Bien des gens me croient dans ce moment occupé de politique et de ministères, et c'est avec une sorte de félicité que j'écris à une femme qui m'est inconnue. Je lui écris du fond de ma solitude, car j'habite aussi une solitude, un hospice que Mme de Chateaubriand et moi avons établi pour de pauvres femmes et de vieux prêtres, à une barrière de Paris[11]. J'ai un grand enclos comme un chartreux, où je fais planter une allée droite et longue comme autrefois, et qui dans cent ans prêtera son ombre à quelques vieillards descendus de l'autel faute de pouvoir achever le sacrifice. Maintenant vous savez d'où je vous écris, comme je sais d'où viennent vos lettres. Vous voyez que je m'y plais. Voilà un long bavardage! Votre empire sur moi est singulier. Je n'ai pu de ma vie écrire une lettre de deux pages[12]: n'ai-je pas raison de dire que vous êtes le brillant fantôme de ma jeunesse? Vous m'apparaissez, comme le fantôme des rois de France, lorsque je vais bientôt mourir…

[Note 10: C'était, plus exactement, en 1816 (Voir le Prologue, p. 3 et 4)]

[Note 11: L'Infirmerie Marie-Thérèse, fondée en 1823 par Mme de
Chateaubriand à la Barrière d'Enfer.]

[Note 12: De la meilleure foi du monde, Chateaubriand se trompait il ne se rendait pas compte d'un changement que l'âge avait amené peu à peu, dans ses habitudes: en réalité les lettres de ses dernières années étaient volontiers assez longues.]
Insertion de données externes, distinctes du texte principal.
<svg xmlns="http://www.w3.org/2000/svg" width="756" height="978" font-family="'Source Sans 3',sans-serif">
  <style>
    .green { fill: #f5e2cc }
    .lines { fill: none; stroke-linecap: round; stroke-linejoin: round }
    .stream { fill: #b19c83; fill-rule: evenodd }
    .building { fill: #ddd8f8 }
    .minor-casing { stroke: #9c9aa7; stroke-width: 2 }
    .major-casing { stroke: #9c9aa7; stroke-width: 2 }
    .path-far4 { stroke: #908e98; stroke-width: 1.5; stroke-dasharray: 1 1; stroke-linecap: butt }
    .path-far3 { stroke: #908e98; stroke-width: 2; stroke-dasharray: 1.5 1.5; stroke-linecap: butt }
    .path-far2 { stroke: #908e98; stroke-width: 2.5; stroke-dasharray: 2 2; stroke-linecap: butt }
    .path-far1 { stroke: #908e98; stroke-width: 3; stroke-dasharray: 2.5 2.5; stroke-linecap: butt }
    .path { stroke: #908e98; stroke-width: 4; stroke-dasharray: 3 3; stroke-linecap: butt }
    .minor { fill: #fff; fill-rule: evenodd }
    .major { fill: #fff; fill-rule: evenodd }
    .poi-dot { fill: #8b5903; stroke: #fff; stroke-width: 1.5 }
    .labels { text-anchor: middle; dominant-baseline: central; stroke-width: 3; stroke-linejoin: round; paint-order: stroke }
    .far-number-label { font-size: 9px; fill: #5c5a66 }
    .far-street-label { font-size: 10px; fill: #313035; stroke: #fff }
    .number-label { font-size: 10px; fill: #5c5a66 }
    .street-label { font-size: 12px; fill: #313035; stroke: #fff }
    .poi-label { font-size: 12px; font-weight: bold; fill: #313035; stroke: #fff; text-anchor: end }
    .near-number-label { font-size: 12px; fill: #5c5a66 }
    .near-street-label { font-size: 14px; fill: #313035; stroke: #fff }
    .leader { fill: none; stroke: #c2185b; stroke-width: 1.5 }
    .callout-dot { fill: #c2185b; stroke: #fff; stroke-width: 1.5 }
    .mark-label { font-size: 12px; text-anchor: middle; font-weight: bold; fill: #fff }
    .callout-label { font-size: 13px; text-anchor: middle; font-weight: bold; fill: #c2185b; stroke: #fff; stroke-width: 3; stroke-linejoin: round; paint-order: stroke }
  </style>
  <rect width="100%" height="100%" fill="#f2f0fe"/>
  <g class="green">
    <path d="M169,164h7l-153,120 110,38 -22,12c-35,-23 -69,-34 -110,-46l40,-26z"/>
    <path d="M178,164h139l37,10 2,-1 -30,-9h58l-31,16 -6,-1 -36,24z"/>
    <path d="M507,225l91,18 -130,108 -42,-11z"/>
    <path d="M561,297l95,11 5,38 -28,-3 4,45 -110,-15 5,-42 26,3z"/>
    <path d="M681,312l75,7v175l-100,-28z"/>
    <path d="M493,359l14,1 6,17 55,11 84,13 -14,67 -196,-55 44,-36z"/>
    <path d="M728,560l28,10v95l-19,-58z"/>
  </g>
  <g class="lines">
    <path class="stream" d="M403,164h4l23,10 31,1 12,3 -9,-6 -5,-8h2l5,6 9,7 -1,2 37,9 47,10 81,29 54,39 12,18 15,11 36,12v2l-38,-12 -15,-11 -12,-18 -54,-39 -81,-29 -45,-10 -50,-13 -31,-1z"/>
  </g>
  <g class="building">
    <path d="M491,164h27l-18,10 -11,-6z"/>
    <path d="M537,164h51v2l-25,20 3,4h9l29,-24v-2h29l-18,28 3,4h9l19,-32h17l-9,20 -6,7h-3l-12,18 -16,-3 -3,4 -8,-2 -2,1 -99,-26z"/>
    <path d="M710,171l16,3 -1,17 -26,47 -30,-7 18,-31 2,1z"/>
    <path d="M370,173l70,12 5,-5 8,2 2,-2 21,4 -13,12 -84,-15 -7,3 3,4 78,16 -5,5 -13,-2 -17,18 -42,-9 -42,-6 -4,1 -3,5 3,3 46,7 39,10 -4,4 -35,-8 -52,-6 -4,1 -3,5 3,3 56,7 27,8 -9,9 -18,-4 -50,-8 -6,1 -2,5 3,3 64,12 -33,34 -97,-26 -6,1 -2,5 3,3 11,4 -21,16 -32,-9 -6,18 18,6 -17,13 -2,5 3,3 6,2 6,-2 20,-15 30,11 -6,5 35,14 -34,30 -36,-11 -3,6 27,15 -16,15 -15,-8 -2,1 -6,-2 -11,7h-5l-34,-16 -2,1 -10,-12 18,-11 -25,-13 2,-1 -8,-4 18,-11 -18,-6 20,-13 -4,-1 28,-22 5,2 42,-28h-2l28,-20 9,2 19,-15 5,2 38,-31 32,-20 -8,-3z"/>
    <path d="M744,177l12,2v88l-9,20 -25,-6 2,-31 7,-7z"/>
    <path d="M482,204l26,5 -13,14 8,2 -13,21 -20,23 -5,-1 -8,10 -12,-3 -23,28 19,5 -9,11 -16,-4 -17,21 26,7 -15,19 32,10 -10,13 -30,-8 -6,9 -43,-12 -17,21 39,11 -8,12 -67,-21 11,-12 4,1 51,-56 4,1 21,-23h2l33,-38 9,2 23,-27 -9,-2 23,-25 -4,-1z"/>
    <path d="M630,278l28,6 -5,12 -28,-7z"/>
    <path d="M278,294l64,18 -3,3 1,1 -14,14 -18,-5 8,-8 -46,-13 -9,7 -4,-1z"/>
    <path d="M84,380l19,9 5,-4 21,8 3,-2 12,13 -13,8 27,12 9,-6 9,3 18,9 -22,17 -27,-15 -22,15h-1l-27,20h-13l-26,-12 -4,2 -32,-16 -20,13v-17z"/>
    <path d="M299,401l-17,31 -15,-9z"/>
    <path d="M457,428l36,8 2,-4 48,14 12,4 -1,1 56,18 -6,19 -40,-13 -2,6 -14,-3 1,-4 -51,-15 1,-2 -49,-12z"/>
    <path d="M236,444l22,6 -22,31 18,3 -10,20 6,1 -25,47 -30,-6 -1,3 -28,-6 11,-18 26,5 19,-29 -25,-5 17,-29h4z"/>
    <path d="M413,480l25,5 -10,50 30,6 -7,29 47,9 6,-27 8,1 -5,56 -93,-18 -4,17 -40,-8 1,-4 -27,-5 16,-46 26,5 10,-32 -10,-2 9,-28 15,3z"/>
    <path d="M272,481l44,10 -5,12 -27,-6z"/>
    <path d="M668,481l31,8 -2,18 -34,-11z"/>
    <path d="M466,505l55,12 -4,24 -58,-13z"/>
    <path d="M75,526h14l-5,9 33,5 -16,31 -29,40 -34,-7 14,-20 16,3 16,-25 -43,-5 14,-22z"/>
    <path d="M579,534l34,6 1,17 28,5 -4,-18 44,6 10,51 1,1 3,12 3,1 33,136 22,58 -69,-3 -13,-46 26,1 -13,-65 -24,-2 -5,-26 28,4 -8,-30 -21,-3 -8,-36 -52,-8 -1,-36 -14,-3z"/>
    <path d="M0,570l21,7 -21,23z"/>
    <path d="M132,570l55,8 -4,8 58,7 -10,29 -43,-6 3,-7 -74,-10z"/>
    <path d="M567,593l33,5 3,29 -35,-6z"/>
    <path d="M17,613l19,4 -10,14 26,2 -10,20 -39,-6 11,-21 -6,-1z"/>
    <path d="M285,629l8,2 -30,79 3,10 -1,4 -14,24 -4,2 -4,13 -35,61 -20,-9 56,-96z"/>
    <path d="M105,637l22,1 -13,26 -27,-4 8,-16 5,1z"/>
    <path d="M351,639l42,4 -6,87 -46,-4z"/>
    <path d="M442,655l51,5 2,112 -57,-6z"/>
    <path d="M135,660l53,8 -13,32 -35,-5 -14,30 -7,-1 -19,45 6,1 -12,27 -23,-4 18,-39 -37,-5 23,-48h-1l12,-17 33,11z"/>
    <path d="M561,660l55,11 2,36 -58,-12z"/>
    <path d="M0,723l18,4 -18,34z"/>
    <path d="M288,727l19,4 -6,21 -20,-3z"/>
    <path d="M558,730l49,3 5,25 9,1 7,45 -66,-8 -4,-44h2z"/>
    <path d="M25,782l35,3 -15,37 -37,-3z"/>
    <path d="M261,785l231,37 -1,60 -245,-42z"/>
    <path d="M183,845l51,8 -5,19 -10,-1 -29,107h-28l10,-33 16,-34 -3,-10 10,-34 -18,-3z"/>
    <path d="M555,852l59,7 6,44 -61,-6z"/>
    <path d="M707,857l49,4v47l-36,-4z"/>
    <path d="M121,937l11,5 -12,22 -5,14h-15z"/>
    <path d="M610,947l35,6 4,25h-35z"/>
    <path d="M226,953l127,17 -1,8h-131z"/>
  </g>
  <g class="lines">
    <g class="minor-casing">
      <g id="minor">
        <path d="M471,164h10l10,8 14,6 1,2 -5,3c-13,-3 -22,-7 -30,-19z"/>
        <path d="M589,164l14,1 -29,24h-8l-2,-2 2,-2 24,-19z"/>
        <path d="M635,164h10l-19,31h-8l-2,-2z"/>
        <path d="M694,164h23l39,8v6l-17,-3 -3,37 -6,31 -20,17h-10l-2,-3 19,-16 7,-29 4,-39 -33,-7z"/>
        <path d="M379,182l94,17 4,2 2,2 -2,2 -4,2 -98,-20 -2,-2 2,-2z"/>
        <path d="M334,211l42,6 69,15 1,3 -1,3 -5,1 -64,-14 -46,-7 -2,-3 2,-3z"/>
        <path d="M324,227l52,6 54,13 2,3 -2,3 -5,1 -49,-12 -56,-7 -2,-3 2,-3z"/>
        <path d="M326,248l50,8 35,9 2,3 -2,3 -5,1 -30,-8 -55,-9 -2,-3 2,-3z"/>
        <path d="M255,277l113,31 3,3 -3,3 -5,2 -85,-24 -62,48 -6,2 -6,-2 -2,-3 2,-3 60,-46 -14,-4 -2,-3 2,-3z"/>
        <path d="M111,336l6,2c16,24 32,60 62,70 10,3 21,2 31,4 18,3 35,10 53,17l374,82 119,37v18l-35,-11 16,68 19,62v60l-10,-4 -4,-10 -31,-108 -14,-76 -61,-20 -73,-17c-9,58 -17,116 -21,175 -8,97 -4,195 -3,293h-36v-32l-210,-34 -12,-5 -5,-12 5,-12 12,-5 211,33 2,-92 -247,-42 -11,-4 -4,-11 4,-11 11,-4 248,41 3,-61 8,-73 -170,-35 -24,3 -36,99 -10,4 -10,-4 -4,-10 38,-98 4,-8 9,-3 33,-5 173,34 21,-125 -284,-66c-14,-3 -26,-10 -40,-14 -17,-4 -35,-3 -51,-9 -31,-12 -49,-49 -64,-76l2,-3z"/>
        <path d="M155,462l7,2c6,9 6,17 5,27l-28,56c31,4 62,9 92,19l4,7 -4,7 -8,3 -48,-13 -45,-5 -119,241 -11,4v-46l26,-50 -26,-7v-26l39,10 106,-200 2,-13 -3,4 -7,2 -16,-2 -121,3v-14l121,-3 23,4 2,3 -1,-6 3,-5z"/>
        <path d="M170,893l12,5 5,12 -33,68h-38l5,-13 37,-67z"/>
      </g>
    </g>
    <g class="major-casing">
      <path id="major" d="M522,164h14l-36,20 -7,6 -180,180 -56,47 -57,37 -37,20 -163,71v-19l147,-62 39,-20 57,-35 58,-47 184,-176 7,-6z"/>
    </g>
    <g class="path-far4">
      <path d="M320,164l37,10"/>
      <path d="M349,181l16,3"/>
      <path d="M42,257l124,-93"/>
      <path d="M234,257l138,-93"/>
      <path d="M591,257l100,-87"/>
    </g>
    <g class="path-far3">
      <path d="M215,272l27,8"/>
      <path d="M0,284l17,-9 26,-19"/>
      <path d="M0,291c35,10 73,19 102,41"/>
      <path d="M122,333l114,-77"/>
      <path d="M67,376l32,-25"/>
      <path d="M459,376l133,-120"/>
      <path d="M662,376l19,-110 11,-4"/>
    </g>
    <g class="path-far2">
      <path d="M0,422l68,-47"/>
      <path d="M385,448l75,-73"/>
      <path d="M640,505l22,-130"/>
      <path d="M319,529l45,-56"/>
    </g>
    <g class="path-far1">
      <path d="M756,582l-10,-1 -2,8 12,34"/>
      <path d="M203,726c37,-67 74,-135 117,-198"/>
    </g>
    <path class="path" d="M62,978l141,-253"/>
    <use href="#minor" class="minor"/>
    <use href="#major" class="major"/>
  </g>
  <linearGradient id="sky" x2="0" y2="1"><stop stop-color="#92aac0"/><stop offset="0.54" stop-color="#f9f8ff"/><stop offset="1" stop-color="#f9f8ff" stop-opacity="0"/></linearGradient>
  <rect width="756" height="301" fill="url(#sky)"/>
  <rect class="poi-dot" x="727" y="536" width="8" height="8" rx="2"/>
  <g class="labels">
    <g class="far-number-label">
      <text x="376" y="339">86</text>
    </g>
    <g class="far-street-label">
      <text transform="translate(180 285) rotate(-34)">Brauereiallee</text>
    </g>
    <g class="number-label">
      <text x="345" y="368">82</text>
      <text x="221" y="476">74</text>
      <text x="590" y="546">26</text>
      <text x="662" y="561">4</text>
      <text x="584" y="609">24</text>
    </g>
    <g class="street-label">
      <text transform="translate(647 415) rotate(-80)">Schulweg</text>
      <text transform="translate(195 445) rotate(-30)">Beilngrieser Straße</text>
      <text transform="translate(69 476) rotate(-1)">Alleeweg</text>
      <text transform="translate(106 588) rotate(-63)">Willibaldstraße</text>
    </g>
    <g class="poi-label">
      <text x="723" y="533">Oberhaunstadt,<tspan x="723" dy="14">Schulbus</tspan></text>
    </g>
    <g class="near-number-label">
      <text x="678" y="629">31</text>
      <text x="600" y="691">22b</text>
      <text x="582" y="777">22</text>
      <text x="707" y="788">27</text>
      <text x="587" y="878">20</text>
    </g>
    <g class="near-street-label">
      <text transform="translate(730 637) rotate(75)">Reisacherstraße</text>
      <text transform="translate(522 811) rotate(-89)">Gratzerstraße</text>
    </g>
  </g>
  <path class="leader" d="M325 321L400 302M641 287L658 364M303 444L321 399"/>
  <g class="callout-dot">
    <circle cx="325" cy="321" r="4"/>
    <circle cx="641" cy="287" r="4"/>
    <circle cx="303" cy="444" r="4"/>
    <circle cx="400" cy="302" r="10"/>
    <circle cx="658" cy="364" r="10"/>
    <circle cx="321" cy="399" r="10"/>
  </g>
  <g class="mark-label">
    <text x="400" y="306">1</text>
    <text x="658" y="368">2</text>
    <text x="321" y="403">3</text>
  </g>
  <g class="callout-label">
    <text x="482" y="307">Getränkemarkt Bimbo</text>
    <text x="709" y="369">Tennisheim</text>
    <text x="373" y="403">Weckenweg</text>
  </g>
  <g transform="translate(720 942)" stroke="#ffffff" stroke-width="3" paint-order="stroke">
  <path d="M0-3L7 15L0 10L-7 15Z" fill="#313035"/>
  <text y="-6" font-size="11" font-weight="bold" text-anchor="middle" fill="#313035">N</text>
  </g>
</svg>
J'attends une réponse de mon amie.

CHATEAUBRIAND.

IX

À M. de Chateaubriand

H., 19 janvier 1828.

Je me vantais que mon âme était toute empreinte de la vôtre. Ô mon maître, mon erreur était grande! Je confondais ma tendresse avec le reflet de vos vertus. Je suis encore si loin de vous que je ne vous devine même pas.